Pull out each of the lines below and copy them word for word, leaving out the pictures.
* start STORED DATA *
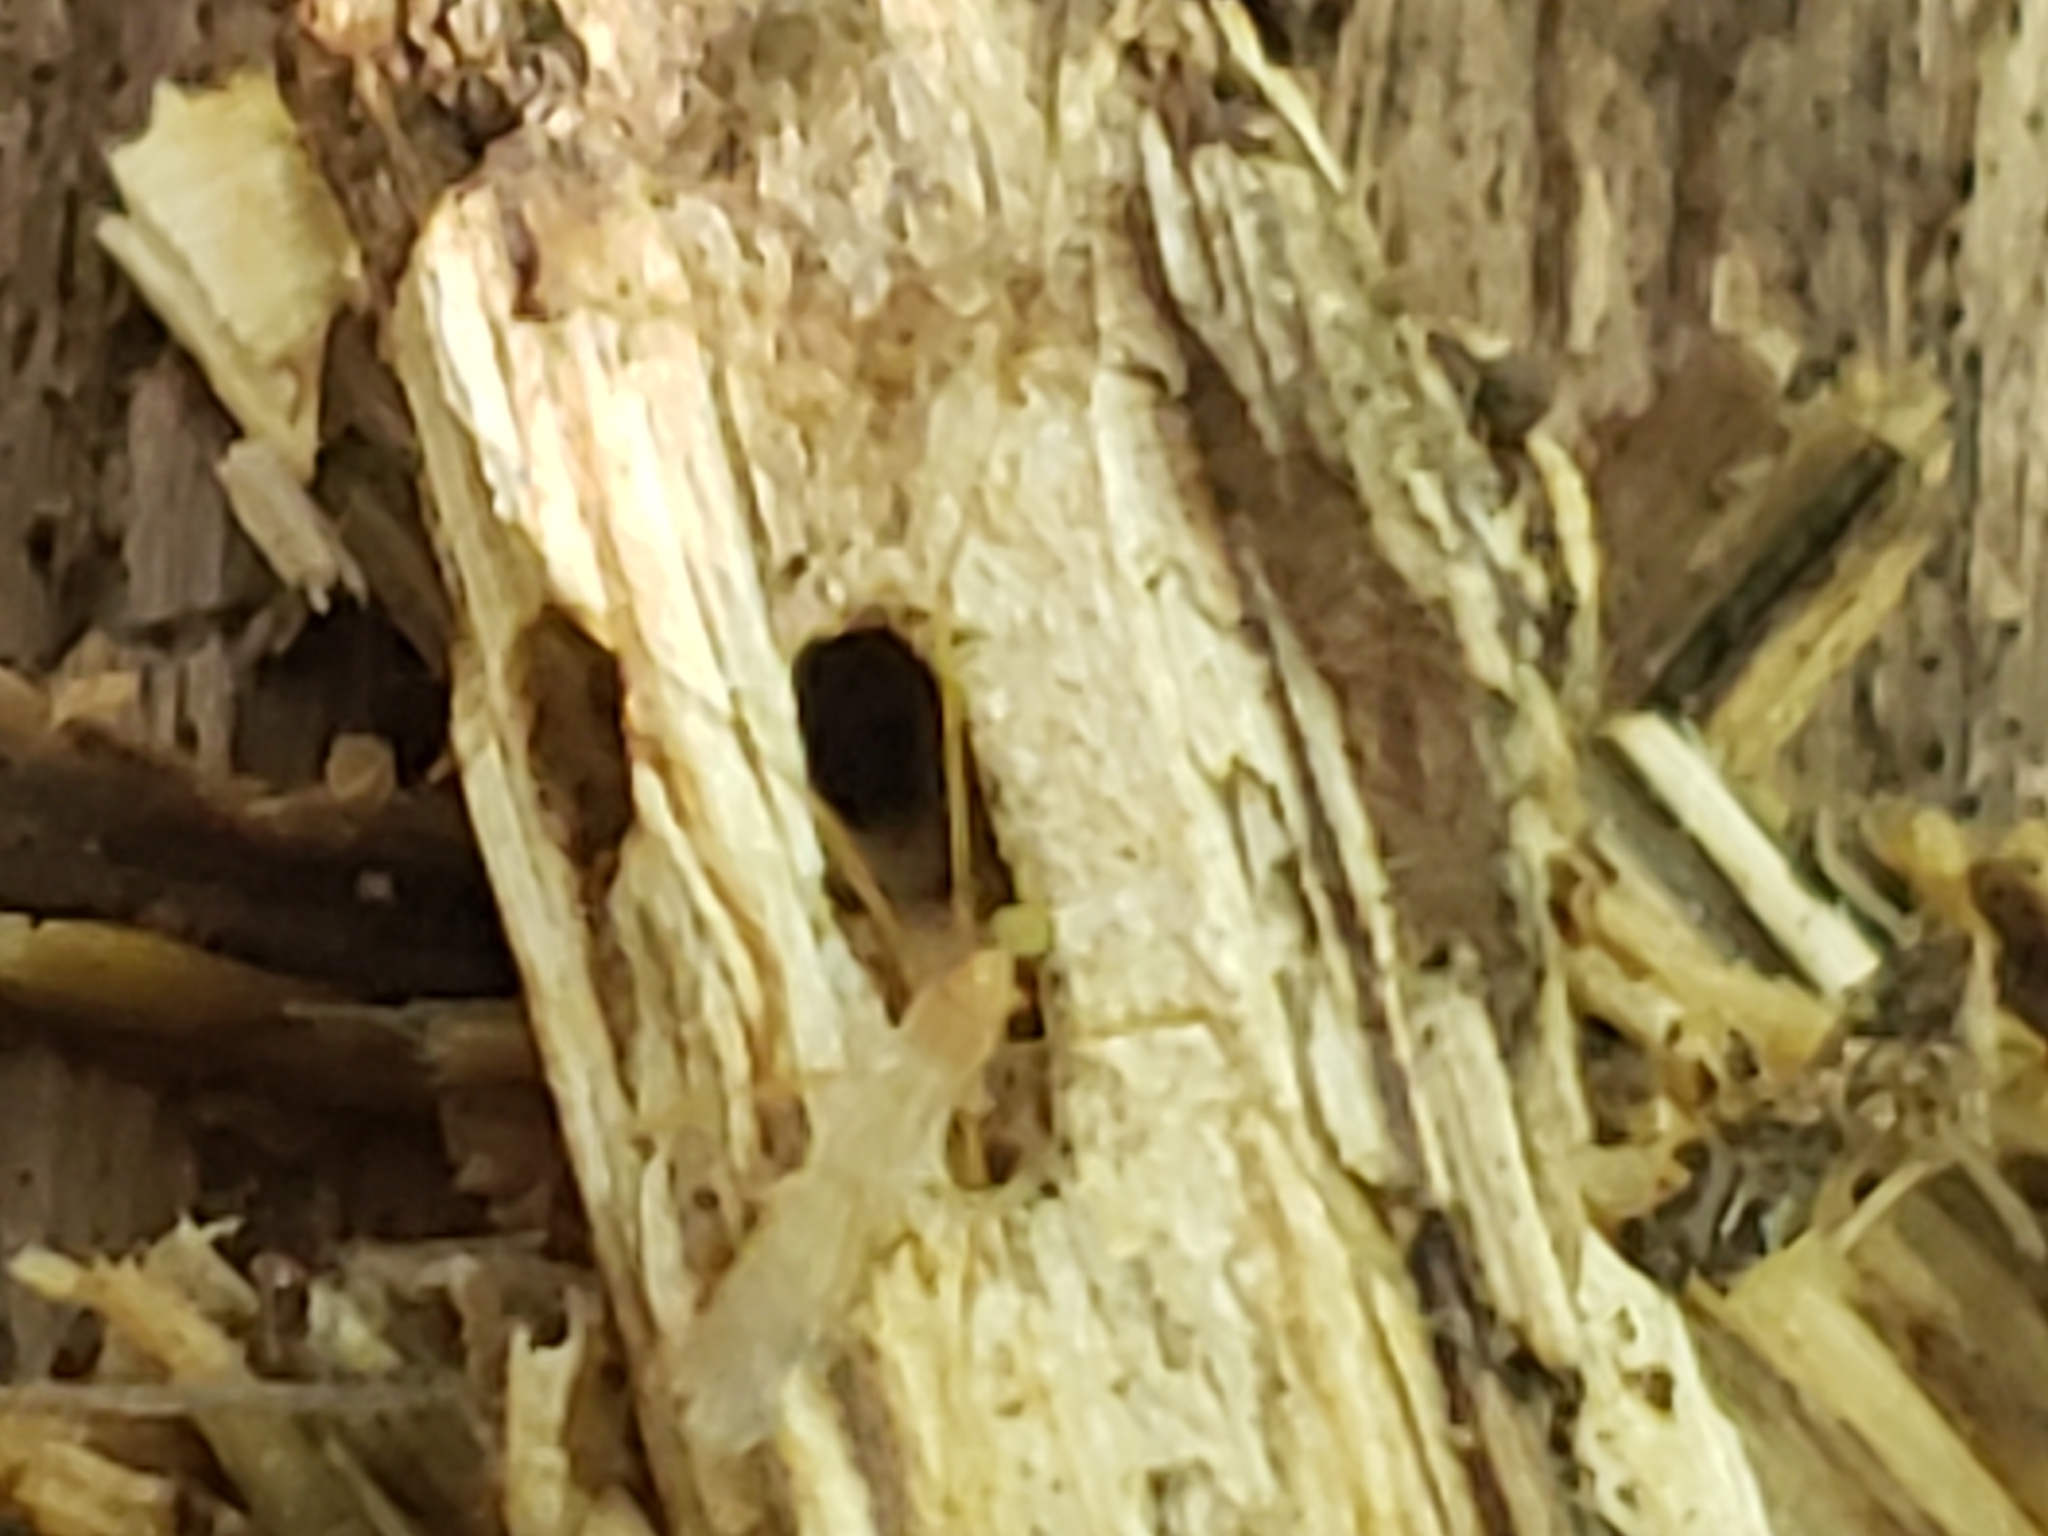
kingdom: Animalia
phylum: Arthropoda
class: Insecta
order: Diptera
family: Limoniidae
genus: Atarba
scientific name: Atarba picticornis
* end STORED DATA *
◆ **SOLUTION**
kingdom: Animalia
phylum: Arthropoda
class: Insecta
order: Diptera
family: Limoniidae
genus: Atarba
scientific name: Atarba picticornis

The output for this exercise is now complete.